BEGIN
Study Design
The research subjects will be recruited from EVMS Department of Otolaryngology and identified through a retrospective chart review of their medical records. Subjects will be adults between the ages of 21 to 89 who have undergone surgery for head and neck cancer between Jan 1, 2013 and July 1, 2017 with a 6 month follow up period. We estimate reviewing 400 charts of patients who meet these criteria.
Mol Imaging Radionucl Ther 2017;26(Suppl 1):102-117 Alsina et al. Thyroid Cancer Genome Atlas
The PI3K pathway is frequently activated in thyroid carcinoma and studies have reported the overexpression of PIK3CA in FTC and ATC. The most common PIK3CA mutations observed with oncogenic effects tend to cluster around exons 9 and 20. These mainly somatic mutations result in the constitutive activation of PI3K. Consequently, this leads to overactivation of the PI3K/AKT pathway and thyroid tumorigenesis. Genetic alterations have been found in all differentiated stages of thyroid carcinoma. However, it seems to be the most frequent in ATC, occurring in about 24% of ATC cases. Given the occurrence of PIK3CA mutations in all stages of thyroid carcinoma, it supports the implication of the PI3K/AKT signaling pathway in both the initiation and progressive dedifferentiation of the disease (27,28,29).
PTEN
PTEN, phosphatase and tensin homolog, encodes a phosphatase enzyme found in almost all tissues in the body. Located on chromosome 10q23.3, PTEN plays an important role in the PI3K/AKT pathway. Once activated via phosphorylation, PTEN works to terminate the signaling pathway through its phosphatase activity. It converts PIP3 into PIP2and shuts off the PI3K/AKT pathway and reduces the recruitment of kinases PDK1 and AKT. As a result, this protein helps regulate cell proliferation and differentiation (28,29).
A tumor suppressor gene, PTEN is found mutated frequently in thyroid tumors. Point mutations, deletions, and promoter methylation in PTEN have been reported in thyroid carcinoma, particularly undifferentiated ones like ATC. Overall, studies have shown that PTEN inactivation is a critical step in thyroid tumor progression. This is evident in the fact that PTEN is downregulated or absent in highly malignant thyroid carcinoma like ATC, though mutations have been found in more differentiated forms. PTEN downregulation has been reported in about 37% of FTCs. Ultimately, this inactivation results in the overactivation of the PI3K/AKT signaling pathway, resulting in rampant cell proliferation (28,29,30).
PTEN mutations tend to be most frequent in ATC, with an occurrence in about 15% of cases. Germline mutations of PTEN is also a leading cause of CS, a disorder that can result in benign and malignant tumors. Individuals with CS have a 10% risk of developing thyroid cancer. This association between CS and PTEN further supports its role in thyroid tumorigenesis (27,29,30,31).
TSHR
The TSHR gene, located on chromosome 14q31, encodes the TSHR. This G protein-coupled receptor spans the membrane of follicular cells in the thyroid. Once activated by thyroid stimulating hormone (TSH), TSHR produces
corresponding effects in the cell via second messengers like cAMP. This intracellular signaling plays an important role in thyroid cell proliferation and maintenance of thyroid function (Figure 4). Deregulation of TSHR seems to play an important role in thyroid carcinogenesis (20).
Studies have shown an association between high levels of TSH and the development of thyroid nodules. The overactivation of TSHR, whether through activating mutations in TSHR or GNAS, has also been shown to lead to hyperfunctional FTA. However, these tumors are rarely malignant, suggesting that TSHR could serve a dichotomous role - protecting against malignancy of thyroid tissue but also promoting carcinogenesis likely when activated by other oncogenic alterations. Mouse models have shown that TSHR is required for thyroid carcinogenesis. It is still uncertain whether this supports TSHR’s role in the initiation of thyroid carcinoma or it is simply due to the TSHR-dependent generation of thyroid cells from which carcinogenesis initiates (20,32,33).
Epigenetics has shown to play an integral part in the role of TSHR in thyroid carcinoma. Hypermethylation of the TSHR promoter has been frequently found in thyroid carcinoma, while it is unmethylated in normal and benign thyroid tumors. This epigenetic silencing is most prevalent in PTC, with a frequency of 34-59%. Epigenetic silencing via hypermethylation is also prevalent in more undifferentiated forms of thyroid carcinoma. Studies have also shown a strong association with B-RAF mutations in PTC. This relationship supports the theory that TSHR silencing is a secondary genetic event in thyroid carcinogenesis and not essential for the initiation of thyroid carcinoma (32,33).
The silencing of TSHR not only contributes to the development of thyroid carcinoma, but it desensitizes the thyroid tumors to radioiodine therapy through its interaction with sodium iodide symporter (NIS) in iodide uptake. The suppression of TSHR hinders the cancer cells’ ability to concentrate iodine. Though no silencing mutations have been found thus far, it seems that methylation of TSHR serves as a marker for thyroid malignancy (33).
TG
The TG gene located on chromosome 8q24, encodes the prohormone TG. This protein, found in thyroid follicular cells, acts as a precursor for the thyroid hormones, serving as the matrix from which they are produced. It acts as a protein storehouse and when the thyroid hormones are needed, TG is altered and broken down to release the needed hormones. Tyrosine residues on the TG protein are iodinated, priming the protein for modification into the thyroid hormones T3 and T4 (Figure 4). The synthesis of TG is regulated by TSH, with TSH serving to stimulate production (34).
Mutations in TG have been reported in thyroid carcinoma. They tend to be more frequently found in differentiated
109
END
_EXERCISE INSTRUCTIONS_
Set every line of the listing down word for word.

_REPLY TO THE TASK_
Study Design
The research subjects will be recruited from EVMS Department of Otolaryngology and identified through a retrospective chart review of their medical records. Subjects will be adults between the ages of 21 to 89 who have undergone surgery for head and neck cancer between Jan 1, 2013 and July 1, 2017 with a 6 month follow up period. We estimate reviewing 400 charts of patients who meet these criteria.
Mol Imaging Radionucl Ther 2017;26(Suppl 1):102-117 Alsina et al. Thyroid Cancer Genome Atlas
The PI3K pathway is frequently activated in thyroid carcinoma and studies have reported the overexpression of PIK3CA in FTC and ATC. The most common PIK3CA mutations observed with oncogenic effects tend to cluster around exons 9 and 20. These mainly somatic mutations result in the constitutive activation of PI3K. Consequently, this leads to overactivation of the PI3K/AKT pathway and thyroid tumorigenesis. Genetic alterations have been found in all differentiated stages of thyroid carcinoma. However, it seems to be the most frequent in ATC, occurring in about 24% of ATC cases. Given the occurrence of PIK3CA mutations in all stages of thyroid carcinoma, it supports the implication of the PI3K/AKT signaling pathway in both the initiation and progressive dedifferentiation of the disease (27,28,29).
PTEN
PTEN, phosphatase and tensin homolog, encodes a phosphatase enzyme found in almost all tissues in the body. Located on chromosome 10q23.3, PTEN plays an important role in the PI3K/AKT pathway. Once activated via phosphorylation, PTEN works to terminate the signaling pathway through its phosphatase activity. It converts PIP3 into PIP2and shuts off the PI3K/AKT pathway and reduces the recruitment of kinases PDK1 and AKT. As a result, this protein helps regulate cell proliferation and differentiation (28,29).
A tumor suppressor gene, PTEN is found mutated frequently in thyroid tumors. Point mutations, deletions, and promoter methylation in PTEN have been reported in thyroid carcinoma, particularly undifferentiated ones like ATC. Overall, studies have shown that PTEN inactivation is a critical step in thyroid tumor progression. This is evident in the fact that PTEN is downregulated or absent in highly malignant thyroid carcinoma like ATC, though mutations have been found in more differentiated forms. PTEN downregulation has been reported in about 37% of FTCs. Ultimately, this inactivation results in the overactivation of the PI3K/AKT signaling pathway, resulting in rampant cell proliferation (28,29,30).
PTEN mutations tend to be most frequent in ATC, with an occurrence in about 15% of cases. Germline mutations of PTEN is also a leading cause of CS, a disorder that can result in benign and malignant tumors. Individuals with CS have a 10% risk of developing thyroid cancer. This association between CS and PTEN further supports its role in thyroid tumorigenesis (27,29,30,31).
TSHR
The TSHR gene, located on chromosome 14q31, encodes the TSHR. This G protein-coupled receptor spans the membrane of follicular cells in the thyroid. Once activated by thyroid stimulating hormone (TSH), TSHR produces
corresponding effects in the cell via second messengers like cAMP. This intracellular signaling plays an important role in thyroid cell proliferation and maintenance of thyroid function (Figure 4). Deregulation of TSHR seems to play an important role in thyroid carcinogenesis (20).
Studies have shown an association between high levels of TSH and the development of thyroid nodules. The overactivation of TSHR, whether through activating mutations in TSHR or GNAS, has also been shown to lead to hyperfunctional FTA. However, these tumors are rarely malignant, suggesting that TSHR could serve a dichotomous role - protecting against malignancy of thyroid tissue but also promoting carcinogenesis likely when activated by other oncogenic alterations. Mouse models have shown that TSHR is required for thyroid carcinogenesis. It is still uncertain whether this supports TSHR’s role in the initiation of thyroid carcinoma or it is simply due to the TSHR-dependent generation of thyroid cells from which carcinogenesis initiates (20,32,33).
Epigenetics has shown to play an integral part in the role of TSHR in thyroid carcinoma. Hypermethylation of the TSHR promoter has been frequently found in thyroid carcinoma, while it is unmethylated in normal and benign thyroid tumors. This epigenetic silencing is most prevalent in PTC, with a frequency of 34-59%. Epigenetic silencing via hypermethylation is also prevalent in more undifferentiated forms of thyroid carcinoma. Studies have also shown a strong association with B-RAF mutations in PTC. This relationship supports the theory that TSHR silencing is a secondary genetic event in thyroid carcinogenesis and not essential for the initiation of thyroid carcinoma (32,33).
The silencing of TSHR not only contributes to the development of thyroid carcinoma, but it desensitizes the thyroid tumors to radioiodine therapy through its interaction with sodium iodide symporter (NIS) in iodide uptake. The suppression of TSHR hinders the cancer cells’ ability to concentrate iodine. Though no silencing mutations have been found thus far, it seems that methylation of TSHR serves as a marker for thyroid malignancy (33).
TG
The TG gene located on chromosome 8q24, encodes the prohormone TG. This protein, found in thyroid follicular cells, acts as a precursor for the thyroid hormones, serving as the matrix from which they are produced. It acts as a protein storehouse and when the thyroid hormones are needed, TG is altered and broken down to release the needed hormones. Tyrosine residues on the TG protein are iodinated, priming the protein for modification into the thyroid hormones T3 and T4 (Figure 4). The synthesis of TG is regulated by TSH, with TSH serving to stimulate production (34).
Mutations in TG have been reported in thyroid carcinoma. They tend to be more frequently found in differentiated
109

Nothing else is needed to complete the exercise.